When you play a sport as physically demanding as ice hockey and you have the same last name as the guy that runs Hell, it seems somewhat counterintuitive to disclose to the viewing public that in your home country it's actually pronounced "Shuh-tan". Then again, wikipedia lists Miro Satan's place of birth as Jacovce, TCH which besides being a spell check's worst nightmare is also a complete mystery to most Americans so it would be hard to verify that he isn't in fact the Prince of Darkness. Often times religious dorks say that the greatest trick the Devil ever played was convincing people that he didn't exist. And with Miro's play in the 2008-2009 playoffs, he pretty much pulled that off. Hail Satan!

2. Darius Kasparaitis

In medical parlance itis refers to any ailment that involves swelling, which is exactly what Eric Lindros' balls did in 1998 when Kasparaitis knocked him out of action for 18 games leaving a Lindros shaped crater in the ice and the NHL with a new favorite Russian name to make fun of. To Americans his name sounds like a liver infection one gets from drinking out of Russian toilets but coincidentally, in Russia the real name for that disease is Gretzkytosis. Or at least it would be if they had actual hospitals with actual doctors in Russia.

1. Zarley Zalapski

If human names were baseball cards, this would be the Honus Wagner rookie card. You could live for a thousand years and never see a better use of consonantal alliteration or 14 letters constructed in a more pristine fashion. Though his name suggests he is from the moon, or even more likely, Narnia, Zalapski was actually born in Edmonton.
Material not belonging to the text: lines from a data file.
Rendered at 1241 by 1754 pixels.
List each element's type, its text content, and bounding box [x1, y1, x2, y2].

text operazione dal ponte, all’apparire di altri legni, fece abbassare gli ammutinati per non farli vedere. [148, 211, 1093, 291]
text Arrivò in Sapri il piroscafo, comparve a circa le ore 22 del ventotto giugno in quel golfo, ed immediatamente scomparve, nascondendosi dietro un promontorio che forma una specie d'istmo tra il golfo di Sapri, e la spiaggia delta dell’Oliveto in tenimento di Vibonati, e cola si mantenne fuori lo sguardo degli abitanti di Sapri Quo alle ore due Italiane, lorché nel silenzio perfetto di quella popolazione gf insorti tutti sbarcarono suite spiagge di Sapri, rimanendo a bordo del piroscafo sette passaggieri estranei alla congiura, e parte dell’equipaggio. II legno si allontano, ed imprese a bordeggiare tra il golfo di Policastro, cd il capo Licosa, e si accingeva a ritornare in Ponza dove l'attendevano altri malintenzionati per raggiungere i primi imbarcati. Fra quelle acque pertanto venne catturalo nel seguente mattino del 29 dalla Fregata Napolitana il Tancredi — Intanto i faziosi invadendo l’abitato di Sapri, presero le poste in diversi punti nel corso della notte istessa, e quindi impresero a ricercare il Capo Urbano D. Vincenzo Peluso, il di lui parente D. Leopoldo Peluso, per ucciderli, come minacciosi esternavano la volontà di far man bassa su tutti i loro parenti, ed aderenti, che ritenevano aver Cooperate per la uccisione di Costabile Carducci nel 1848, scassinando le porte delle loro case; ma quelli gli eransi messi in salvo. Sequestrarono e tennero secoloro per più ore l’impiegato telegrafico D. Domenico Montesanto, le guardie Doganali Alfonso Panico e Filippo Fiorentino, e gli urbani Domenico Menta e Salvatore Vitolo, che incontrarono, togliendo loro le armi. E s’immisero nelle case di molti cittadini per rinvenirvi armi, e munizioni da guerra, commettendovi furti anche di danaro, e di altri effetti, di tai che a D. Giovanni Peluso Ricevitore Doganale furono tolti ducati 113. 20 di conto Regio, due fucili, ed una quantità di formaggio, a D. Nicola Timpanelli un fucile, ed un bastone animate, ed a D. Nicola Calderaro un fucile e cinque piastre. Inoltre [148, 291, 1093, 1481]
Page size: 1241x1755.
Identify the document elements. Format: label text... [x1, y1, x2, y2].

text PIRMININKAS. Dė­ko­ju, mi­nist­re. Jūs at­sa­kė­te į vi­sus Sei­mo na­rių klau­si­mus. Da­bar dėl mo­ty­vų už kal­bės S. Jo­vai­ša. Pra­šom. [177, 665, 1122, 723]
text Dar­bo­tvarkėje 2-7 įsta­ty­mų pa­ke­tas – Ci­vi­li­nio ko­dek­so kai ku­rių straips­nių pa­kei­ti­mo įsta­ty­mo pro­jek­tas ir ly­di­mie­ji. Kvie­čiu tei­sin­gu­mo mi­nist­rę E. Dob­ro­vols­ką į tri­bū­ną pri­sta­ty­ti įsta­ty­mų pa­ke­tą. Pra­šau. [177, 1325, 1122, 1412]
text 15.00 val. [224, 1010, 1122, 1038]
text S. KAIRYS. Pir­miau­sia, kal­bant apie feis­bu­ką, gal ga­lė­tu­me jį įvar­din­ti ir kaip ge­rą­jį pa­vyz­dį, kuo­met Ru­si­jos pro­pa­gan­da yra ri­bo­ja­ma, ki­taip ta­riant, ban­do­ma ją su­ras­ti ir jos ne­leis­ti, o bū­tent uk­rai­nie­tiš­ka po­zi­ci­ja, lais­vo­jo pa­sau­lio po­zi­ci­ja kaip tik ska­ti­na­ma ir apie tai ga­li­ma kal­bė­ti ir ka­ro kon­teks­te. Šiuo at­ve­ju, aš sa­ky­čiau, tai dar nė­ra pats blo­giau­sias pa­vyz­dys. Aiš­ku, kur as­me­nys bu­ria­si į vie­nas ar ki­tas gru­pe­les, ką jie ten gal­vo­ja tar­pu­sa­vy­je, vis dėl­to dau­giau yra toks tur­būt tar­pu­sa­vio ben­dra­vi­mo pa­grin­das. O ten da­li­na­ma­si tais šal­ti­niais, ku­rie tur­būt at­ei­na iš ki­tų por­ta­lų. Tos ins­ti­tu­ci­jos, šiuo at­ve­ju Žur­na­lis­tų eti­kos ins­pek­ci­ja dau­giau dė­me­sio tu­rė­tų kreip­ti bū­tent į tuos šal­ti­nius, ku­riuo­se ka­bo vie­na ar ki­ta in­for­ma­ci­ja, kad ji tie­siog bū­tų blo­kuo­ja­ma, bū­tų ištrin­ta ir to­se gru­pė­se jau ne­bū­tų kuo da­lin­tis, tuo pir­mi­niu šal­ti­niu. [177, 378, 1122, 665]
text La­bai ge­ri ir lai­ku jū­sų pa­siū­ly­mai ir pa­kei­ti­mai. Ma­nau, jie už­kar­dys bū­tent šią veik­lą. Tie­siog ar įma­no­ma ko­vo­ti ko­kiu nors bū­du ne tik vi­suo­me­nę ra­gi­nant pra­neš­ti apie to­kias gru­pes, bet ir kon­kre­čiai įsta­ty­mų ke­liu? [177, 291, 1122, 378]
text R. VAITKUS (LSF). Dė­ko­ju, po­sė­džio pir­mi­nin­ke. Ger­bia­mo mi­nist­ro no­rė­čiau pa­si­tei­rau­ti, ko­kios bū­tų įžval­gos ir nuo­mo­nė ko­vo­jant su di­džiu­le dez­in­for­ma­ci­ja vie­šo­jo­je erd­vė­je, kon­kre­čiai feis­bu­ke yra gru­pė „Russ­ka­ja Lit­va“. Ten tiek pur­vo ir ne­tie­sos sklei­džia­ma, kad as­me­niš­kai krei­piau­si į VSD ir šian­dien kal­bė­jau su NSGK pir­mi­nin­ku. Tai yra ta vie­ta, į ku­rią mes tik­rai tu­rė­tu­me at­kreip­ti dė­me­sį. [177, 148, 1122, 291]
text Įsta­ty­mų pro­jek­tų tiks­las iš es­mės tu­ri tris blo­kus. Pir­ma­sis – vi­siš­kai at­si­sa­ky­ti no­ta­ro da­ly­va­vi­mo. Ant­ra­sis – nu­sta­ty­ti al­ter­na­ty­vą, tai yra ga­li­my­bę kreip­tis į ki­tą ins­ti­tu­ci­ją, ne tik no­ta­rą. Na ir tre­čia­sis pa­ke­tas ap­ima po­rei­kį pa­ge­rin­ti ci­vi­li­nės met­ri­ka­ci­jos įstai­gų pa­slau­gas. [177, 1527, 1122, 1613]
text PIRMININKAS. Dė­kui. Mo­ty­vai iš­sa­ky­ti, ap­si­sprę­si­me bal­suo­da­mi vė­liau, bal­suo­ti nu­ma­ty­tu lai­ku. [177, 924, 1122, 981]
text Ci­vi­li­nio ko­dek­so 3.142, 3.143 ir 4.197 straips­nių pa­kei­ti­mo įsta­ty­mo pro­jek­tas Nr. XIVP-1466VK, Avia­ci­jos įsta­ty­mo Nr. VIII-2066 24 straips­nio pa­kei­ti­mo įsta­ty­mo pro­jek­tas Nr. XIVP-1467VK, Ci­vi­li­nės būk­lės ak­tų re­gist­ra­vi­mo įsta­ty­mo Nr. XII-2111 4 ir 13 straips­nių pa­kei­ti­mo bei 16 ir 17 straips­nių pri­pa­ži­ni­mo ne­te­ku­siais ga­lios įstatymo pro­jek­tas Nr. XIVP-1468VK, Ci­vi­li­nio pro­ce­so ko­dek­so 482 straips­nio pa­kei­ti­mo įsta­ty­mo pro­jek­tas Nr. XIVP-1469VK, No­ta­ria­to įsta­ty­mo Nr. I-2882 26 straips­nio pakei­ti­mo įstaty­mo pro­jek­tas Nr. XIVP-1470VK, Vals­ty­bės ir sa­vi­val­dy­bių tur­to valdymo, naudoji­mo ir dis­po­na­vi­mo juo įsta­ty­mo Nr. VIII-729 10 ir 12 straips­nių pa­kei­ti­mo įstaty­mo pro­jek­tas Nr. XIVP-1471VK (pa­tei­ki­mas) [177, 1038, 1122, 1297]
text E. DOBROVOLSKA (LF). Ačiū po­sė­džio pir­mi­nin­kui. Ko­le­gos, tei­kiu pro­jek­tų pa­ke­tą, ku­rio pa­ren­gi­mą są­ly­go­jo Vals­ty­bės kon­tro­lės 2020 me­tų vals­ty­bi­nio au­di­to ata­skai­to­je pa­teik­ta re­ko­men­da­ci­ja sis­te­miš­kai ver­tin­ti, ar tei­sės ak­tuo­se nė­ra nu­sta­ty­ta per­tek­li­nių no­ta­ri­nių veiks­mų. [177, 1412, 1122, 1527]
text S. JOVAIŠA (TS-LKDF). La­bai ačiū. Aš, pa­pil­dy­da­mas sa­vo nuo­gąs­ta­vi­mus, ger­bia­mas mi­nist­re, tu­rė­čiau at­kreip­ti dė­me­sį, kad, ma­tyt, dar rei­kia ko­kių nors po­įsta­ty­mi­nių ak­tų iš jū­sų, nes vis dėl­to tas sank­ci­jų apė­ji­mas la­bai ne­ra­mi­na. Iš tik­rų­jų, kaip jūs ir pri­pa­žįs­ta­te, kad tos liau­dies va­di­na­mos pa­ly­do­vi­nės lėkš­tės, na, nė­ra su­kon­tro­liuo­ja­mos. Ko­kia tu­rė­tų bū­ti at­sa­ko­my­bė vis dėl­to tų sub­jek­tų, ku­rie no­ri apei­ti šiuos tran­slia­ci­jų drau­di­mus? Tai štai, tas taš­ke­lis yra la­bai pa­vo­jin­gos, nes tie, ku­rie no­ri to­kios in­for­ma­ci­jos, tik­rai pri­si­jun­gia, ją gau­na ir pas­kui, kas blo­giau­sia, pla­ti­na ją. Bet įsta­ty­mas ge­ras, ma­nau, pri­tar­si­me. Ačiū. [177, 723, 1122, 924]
From 1987-2000 he played for various NHL teams and probably had some success and maybe played well or something. To be completely honest, I have no idea since every second he was on the ice was spent staring at the back of his jersey in awe and wiping tears of joy out of my eyes. In fact, his name was so mezmorizing that all of his stat sheets are just blank pieces of paper covered in the scorekeeper's drool and semen.